▸ **What the exercise asks**
Select every line in the layout coordinate data below that contains the string "label", matching case exactly.

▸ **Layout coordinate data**
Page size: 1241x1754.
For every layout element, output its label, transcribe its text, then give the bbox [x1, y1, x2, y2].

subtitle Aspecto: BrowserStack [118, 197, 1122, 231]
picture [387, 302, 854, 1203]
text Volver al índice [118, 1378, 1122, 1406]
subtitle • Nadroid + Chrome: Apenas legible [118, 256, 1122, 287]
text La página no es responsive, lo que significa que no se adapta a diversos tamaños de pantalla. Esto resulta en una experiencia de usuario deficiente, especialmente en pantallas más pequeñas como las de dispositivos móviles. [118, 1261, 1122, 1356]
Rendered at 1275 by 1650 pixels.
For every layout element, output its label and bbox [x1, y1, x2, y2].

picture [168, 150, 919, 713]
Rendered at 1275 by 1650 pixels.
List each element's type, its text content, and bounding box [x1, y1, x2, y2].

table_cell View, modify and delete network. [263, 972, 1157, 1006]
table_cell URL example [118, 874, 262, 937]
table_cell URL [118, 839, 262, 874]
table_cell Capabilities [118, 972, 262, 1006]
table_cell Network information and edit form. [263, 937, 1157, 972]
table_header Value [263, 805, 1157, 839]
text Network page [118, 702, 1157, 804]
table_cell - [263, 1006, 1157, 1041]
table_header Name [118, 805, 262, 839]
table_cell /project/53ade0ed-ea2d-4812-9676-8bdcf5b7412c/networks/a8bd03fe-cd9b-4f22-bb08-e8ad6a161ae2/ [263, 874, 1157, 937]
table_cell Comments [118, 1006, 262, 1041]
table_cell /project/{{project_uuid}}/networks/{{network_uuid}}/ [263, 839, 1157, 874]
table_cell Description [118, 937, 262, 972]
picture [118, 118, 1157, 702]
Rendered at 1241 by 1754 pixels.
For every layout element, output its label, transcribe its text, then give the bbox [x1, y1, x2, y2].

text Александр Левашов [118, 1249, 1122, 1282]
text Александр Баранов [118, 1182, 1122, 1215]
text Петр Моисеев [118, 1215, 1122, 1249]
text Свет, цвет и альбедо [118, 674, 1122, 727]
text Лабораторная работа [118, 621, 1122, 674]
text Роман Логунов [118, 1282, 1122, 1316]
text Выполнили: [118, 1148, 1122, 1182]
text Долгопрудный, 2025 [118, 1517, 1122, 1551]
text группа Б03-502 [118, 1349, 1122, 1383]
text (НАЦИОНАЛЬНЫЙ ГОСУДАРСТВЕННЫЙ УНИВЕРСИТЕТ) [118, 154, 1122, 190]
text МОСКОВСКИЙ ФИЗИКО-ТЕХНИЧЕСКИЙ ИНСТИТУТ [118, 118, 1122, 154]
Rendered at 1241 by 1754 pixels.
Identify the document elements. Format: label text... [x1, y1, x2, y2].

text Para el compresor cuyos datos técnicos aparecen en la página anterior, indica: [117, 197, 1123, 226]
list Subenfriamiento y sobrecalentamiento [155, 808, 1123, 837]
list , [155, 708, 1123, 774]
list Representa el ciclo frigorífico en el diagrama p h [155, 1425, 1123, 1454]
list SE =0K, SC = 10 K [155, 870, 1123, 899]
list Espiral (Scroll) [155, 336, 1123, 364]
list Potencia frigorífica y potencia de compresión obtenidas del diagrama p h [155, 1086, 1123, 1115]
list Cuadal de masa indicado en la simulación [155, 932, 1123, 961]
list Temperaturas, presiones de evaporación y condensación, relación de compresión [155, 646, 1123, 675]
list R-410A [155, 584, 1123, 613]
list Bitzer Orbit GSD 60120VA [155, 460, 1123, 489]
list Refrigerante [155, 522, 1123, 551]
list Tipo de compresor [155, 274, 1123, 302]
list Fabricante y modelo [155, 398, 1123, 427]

▸ **Correct response**
For every layout element, output its label, transcribe its text, then give the bbox [x1, y1, x2, y2].
For every layout element, output its label and bbox [x1, y1, x2, y2].
For every layout element, output its label, transcribe its text, then give the bbox [x1, y1, x2, y2].
Identify the document elements. Format: label text... [x1, y1, x2, y2].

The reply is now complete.